Platform Cloud : Layanan seperti AWS, Microsoft Azure, dan Google Cloud menawarkan solusi yang skalabel untuk penyimpanan dan analisis data.
Perangkat Lunak Manajemen Agrikultur : Alat-alat seperti FarmLogs dan Cropio terintegrasi dengan platform cloud untuk menyediakan solusi manajemen agrikultur yang komprehensif.
Alat Pemetaan GIS : Sistem Informasi Geografis (GIS) membantu pelaku produksi agrikultur memvisualisasikan data dan membuat keputusan spesifik lokasi.
Aplikasi Seluler : Aplikasi seperti Climate FieldView memungkinkan pelaku produksi agrikultur mengakses data mereka di mana pun dan kapan pun.


Teknologi dalam Komputasi Awan di Agrikultur

AI dan Pembelajaran Mesin : Algoritma canggih sedang dikembangkan untuk memprediksi hasil panen, mendeteksi penyakit, dan mengoptimalkan penggunaan sumber daya.
Blockchain : Teknologi blockchain dapat meningkatkan transparansi dan ketertelusuran dalam rantai pasokan agrikultur.

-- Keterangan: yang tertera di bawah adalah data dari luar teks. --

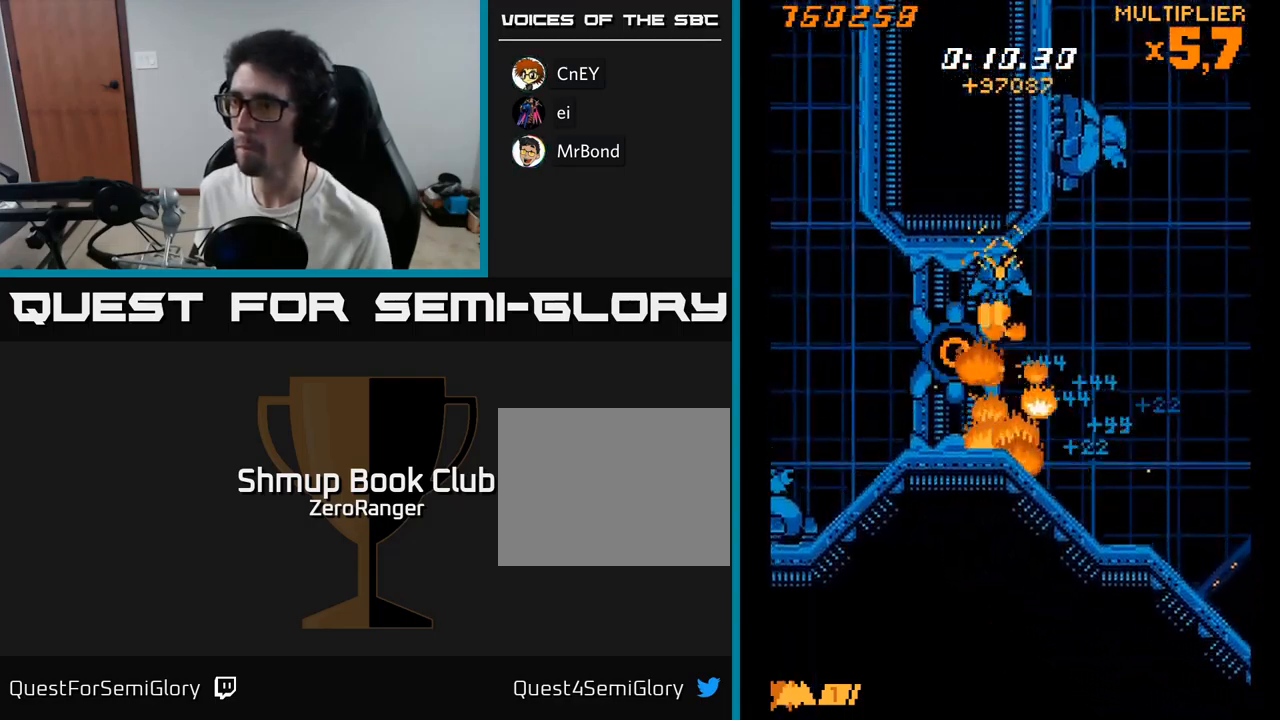
{"buttons": ["X"], "right_stick": "center", "events": [[150, "DPAD_DOWN", "down"], [233, "DPAD_DOWN", "up"], [400, "DPAD_DOWN", "down"], [483, "DPAD_DOWN", "up"]]}
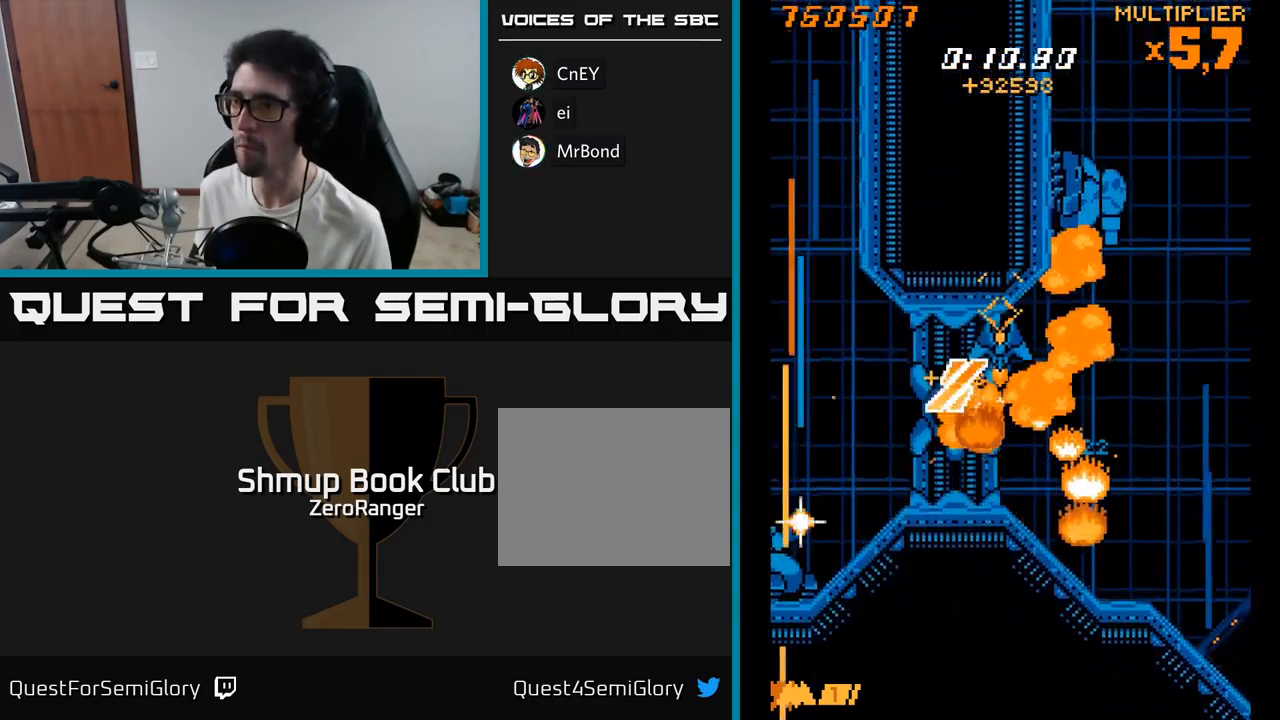
{"buttons": ["A", "DPAD_DOWN"], "right_stick": "center", "events": [[117, "DPAD_DOWN", "down"], [150, "DPAD_RIGHT", "down"], [267, "A", "down"], [333, "X", "up"], [417, "DPAD_RIGHT", "up"]]}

Edge Computing : Dengan memproses data lebih dekat ke sumbernya, edge computing mengurangi latensi dan meningkatkan pengambilan keputusan secara real-time.
Konektivitas 5G : Kecepatan internet yang lebih cepat akan memungkinkan integrasi perangkat IoT dan platform cloud yang lebih lancar.
Kembaran Digital : Model virtual agrikultur dapat mensimulasikan berbagai skenario, membantu petani merencanakan dan mengoptimalkan operasi.